Aber nicht – wie in früheren Studien geschehen – an den Ort der Entzündung, sondern an drei
verschiedenen Punkten tief in die Wadenmuskulatur – in den großen, zweigeteilten Musculus
gastrocnemius und den darunter liegenden Musculus soleus.

Nun ließen sie die Probanden regelmäßig bestimmte Dehnübungen durchführen, um die
Spannung auf die Wadenmuskulatur, die Achillessehne und damit das Fersenbein weiter zu
reduzieren. Die Hypothese der Forscher: So könnte auch der Ansatz der Plantarfaszie nachhaltig
entlastet und der Teufelskreis, der die Entzündung immer weiter befeuert, durchbrochen werden.

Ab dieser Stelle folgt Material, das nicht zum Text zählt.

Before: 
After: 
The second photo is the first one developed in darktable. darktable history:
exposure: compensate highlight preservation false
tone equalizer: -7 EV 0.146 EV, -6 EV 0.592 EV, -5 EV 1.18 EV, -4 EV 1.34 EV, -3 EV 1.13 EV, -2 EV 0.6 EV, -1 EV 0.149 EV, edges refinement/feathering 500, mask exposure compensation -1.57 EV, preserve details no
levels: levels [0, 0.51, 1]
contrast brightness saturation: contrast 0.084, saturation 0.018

Wirkung ist viel nachhaltiger
Zuerst gab es bei den Patientengruppen keinen Unterscheid: Bei beiden klang die Entzündung
allmählich ab, die Beschwerden ließen nach und die Funktion des erkrankten Fußes besserte
sich. Doch während sich bei den Kortison-behandelten Probanden die Genesung mit nach-
lassender Medikamentenwirkung verlangsamte und sich die Beschwerden manchmal sogar wieder
verschlechterten, wirkte die Behandlung bei den Botox-A-Probanden nachhaltig. In einigen
Tests erreichten diese Patienten sogar erst bei der Abschlussuntersuchung ihre Bestwerte.

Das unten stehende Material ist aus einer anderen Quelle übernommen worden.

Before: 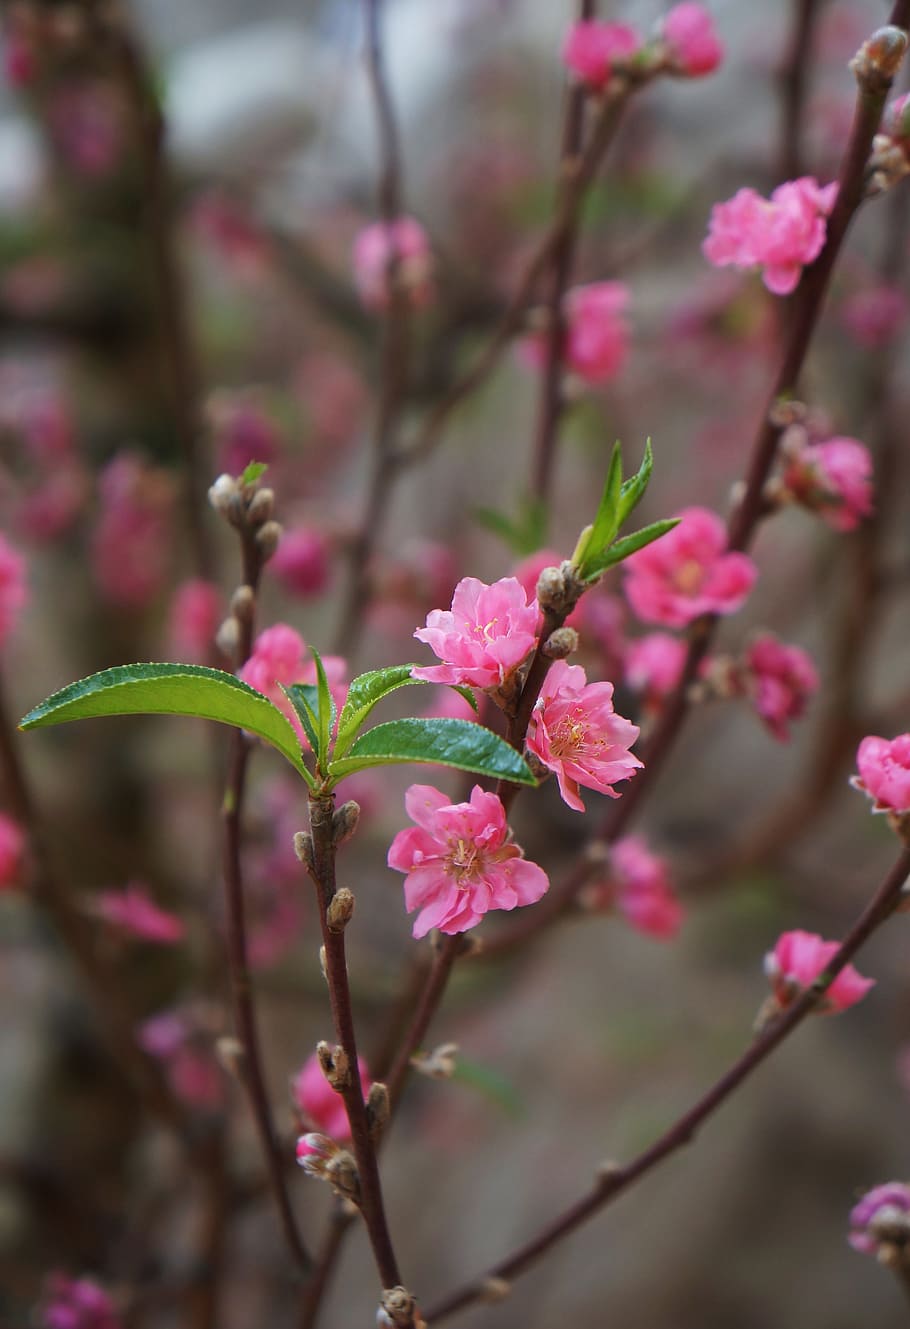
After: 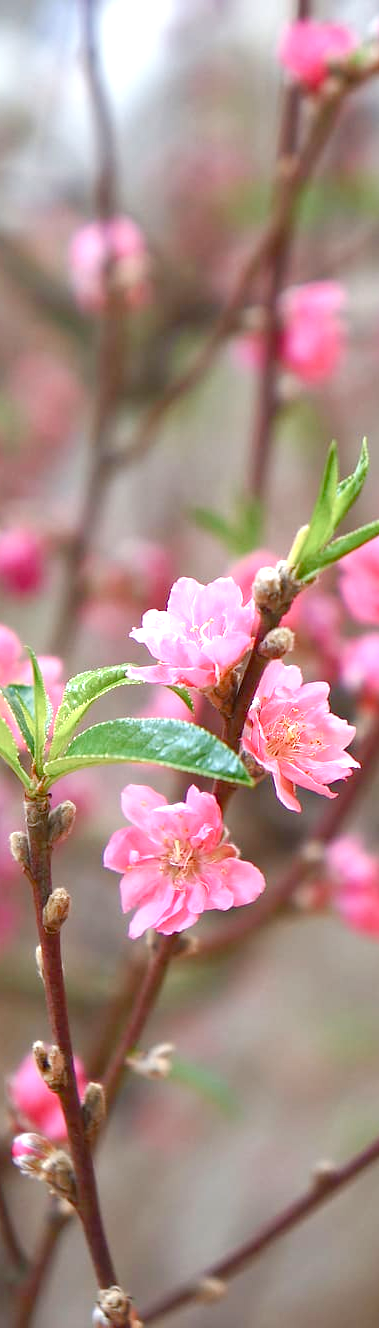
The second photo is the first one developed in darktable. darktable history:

Eine mögliche Erklärung für den Erfolg:
Während eine lokale Kortisontherapie fast ausschließlich die Entzündung selbst behandelt,
kann Botox jenen Mechanismus unterbrechen, der in vielen Fällen zur Plantarfasziitis führt:
Eine zu große Spannung oder Verkürzung der Wadenmuskulatur. Frühere Studien haben gezeigt,
dass diese sogenannten Kontrakturen das Risiko für eine Plantarfasziitis um rund das Neunfache
steigen lassen.

Die Studienautoren weisen deshalb ausdrücklich darauf hin, dass eine Botox-Behandlung
unbedingt durch geeignete Dehnübungen ergänzt werden muss, damit der Erfolg langfristig
bestehen bleibt
. (jr)

Quelle:
C. Acosta-Olivo et. al.: A Comparison of Botulinum Toxin A
and Intralesional Steroids for the Treatment of Plantar Fasciitis.